▸ **AIM OF THE TASK**
Pick the lines holding the string "folder" out of the records and copy them.

BEGIN INPUT DATA

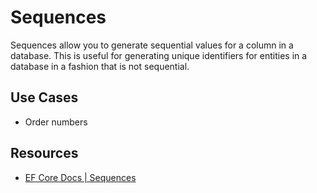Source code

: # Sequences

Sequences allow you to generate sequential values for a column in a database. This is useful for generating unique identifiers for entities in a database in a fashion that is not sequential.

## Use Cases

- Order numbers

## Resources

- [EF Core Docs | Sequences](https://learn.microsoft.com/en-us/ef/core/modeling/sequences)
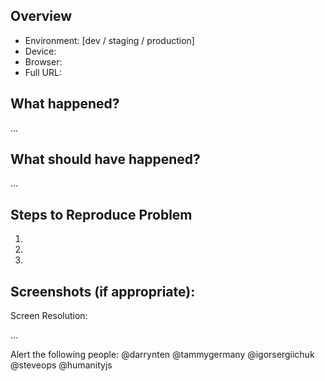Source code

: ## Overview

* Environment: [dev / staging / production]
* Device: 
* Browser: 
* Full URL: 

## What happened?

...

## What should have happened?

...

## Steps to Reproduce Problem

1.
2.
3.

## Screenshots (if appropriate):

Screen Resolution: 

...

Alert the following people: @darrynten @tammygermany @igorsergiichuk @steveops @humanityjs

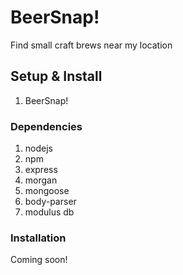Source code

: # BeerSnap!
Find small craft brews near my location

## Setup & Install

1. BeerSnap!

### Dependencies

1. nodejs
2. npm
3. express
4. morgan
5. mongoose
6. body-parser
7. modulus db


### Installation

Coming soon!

END INPUT DATA
BEGIN INPUT DATA

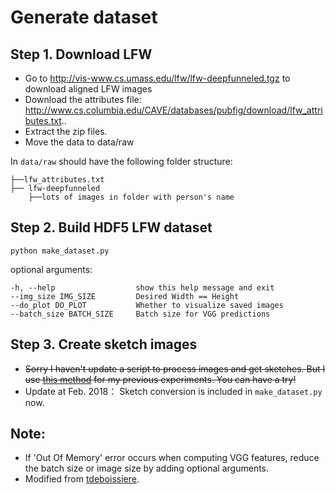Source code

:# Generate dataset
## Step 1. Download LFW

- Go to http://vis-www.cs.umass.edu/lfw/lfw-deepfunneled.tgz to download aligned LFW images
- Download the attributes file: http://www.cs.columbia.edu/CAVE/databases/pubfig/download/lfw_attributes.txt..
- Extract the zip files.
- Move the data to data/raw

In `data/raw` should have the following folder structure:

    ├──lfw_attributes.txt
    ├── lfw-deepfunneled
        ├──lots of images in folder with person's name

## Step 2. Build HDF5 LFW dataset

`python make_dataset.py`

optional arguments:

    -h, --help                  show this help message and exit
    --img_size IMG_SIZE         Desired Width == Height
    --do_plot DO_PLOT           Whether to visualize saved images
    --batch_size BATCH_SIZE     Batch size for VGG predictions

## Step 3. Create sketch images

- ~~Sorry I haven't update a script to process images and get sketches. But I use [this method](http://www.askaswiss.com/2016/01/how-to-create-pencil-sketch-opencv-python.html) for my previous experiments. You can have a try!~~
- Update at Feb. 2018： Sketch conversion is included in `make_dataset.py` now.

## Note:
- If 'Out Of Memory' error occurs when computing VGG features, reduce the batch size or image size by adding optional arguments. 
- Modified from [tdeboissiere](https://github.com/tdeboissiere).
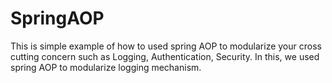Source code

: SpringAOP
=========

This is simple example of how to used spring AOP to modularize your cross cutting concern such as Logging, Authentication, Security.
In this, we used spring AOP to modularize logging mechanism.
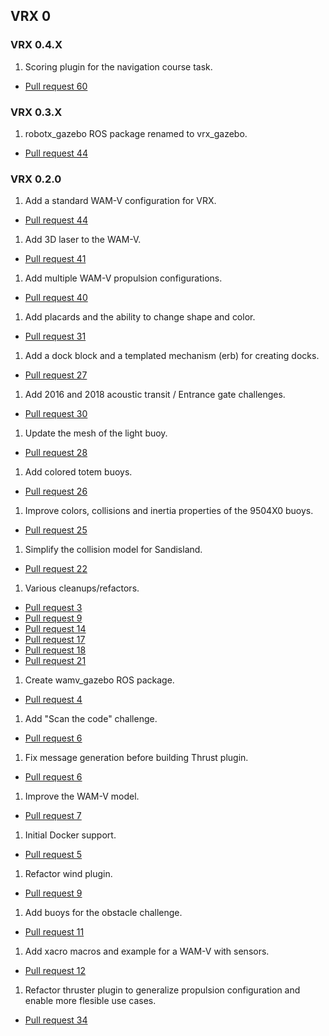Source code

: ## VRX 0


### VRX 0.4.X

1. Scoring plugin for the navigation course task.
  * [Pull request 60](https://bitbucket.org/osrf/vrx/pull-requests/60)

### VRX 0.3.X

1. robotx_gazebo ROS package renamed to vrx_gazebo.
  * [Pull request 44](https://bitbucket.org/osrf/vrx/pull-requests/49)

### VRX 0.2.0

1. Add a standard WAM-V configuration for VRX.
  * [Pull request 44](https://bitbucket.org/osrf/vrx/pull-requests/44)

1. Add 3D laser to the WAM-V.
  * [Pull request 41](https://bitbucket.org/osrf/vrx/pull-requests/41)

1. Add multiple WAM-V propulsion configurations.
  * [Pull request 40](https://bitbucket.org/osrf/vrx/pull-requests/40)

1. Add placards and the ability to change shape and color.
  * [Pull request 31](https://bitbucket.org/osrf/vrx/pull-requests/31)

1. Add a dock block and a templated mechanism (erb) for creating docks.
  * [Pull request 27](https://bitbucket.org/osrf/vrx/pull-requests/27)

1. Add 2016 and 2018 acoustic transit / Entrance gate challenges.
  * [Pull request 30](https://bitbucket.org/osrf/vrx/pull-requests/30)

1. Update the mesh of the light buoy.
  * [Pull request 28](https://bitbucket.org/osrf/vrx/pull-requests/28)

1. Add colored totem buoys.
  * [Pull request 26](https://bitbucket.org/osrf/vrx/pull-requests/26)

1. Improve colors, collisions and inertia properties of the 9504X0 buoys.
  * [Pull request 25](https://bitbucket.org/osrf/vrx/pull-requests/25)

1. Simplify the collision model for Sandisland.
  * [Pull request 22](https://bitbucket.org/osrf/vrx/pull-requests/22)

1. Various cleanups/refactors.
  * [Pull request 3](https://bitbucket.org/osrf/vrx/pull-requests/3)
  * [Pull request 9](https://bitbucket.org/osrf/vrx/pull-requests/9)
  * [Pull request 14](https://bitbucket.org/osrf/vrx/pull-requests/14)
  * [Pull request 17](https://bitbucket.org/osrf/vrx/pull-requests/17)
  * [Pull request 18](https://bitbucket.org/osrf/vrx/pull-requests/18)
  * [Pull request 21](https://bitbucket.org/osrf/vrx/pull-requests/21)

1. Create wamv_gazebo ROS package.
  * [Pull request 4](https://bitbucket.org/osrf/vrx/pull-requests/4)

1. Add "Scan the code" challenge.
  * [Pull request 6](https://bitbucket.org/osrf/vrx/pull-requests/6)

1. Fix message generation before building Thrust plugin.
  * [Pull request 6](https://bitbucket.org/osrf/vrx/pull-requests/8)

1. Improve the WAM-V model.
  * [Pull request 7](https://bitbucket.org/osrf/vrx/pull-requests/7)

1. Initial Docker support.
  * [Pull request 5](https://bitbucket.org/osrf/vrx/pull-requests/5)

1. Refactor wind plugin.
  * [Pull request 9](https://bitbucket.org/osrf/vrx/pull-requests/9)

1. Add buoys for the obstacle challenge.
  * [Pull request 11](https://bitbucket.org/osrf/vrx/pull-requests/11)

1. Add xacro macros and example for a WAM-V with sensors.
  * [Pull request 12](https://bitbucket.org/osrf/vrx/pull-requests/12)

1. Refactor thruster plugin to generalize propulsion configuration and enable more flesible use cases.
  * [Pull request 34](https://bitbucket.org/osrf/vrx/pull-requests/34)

END INPUT DATA
BEGIN INPUT DATA

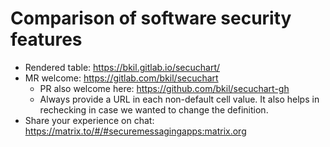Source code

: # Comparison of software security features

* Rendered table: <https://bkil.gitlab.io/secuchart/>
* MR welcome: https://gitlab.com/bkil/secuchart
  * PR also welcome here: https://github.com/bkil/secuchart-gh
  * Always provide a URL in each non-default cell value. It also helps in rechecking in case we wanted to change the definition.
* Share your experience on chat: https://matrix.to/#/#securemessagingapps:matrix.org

END INPUT DATA

▸ **WRITTEN ANSWER**
In `data/raw` should have the following folder structure:
        ├──lots of images in folder with person's name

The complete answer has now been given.